XML Encoding, UTF-8 / UTF-16 Confusion

Posted on 2011/02/03 by shanmoon

Here’s a frustrating little problem I found when a service I deal with (we’ll call it SystemA for “Awesome”) suddenly changed character encoding… My app was suddenly getting parse exceptions for XML messages after an upgrade to SystemA was deployed to a test environment. A peak at my logs showed the xml response looked funky, with extra spaces all throught it… no wonder my XML API went blooey:

< ? x m l v e r s i o n = ” 1 . 0 ” e n c o d i n g = ” U T F – 8 ” ? >

I blinked a little, then tried a copy paste from the log file to put into a bug note and got this little gem from textpad:

Cannot cut, copy, or drag and dtop text containing null (code = 0) characters.

Cannot cut, copy, or drag and dtop text containing null (code = 0) characters.

Sweet!

I opened the file up in a Hex Editor, and low and behold there were extra nulls chars all through it. Even though the xml header specified UTF-8, it looked like it was actually encoded in UTF-16.

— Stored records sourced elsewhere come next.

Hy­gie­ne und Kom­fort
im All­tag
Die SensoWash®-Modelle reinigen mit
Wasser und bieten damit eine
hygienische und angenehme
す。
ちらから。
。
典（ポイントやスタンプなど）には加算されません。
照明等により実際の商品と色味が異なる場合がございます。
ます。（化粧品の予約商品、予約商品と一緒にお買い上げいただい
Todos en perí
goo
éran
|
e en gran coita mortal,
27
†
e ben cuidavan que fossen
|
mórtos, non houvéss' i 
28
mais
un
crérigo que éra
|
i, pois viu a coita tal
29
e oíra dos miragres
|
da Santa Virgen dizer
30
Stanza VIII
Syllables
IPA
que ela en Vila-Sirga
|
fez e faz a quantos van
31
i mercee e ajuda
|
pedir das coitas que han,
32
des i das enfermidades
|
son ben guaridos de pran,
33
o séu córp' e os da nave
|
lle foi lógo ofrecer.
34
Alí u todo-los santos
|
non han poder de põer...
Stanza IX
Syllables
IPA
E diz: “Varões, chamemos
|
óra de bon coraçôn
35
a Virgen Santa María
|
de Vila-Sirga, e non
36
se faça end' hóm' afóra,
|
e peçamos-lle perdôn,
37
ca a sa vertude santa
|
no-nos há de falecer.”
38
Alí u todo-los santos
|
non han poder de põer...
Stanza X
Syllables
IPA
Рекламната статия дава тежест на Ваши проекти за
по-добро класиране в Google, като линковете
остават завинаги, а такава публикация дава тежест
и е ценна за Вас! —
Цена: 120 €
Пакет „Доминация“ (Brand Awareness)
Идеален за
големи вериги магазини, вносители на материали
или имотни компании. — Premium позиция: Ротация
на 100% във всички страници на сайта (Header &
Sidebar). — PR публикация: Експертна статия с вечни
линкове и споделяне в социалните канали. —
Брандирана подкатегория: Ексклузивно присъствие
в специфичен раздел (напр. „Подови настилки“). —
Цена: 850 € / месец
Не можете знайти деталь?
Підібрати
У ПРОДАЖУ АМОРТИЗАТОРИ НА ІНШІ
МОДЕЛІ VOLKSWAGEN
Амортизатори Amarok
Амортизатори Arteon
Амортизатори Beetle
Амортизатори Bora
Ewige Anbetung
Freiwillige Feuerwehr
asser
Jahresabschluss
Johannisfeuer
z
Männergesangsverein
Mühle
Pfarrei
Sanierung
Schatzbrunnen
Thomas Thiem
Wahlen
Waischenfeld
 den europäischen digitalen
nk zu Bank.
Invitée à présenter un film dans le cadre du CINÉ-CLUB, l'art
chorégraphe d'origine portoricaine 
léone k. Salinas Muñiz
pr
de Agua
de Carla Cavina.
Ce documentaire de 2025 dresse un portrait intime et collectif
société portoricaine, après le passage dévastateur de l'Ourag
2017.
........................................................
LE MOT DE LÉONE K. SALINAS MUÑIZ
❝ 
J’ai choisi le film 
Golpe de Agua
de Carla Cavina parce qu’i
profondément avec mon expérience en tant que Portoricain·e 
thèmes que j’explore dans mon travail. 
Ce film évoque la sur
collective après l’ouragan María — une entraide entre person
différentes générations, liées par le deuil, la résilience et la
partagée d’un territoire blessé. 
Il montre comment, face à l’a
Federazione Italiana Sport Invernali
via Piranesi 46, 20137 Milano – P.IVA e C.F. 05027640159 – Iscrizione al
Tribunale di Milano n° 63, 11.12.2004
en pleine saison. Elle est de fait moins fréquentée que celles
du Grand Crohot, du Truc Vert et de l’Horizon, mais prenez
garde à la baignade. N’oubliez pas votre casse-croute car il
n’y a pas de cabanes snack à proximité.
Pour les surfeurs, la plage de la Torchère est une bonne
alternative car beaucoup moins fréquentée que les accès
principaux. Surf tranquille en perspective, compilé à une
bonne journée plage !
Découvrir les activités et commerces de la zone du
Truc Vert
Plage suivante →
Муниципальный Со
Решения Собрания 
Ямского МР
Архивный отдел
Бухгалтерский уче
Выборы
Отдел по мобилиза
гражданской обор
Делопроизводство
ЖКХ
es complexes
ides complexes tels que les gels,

A quick hack to my code to override encoding to use UTF-16, and the xml was now readable…. looks like SystemA swapped encoding without informing anyone or updating their code to output the correct incoding in the file encoding attribute… makes me wonder if they String all their XML together by hand with String concatenations instead of using an XML library (shudder). Just goes to show, just ’cause the encoding attribute says one thing, it might actually be something else. Never presume that inside the black box that is someone else’s application, good coding practices are followed.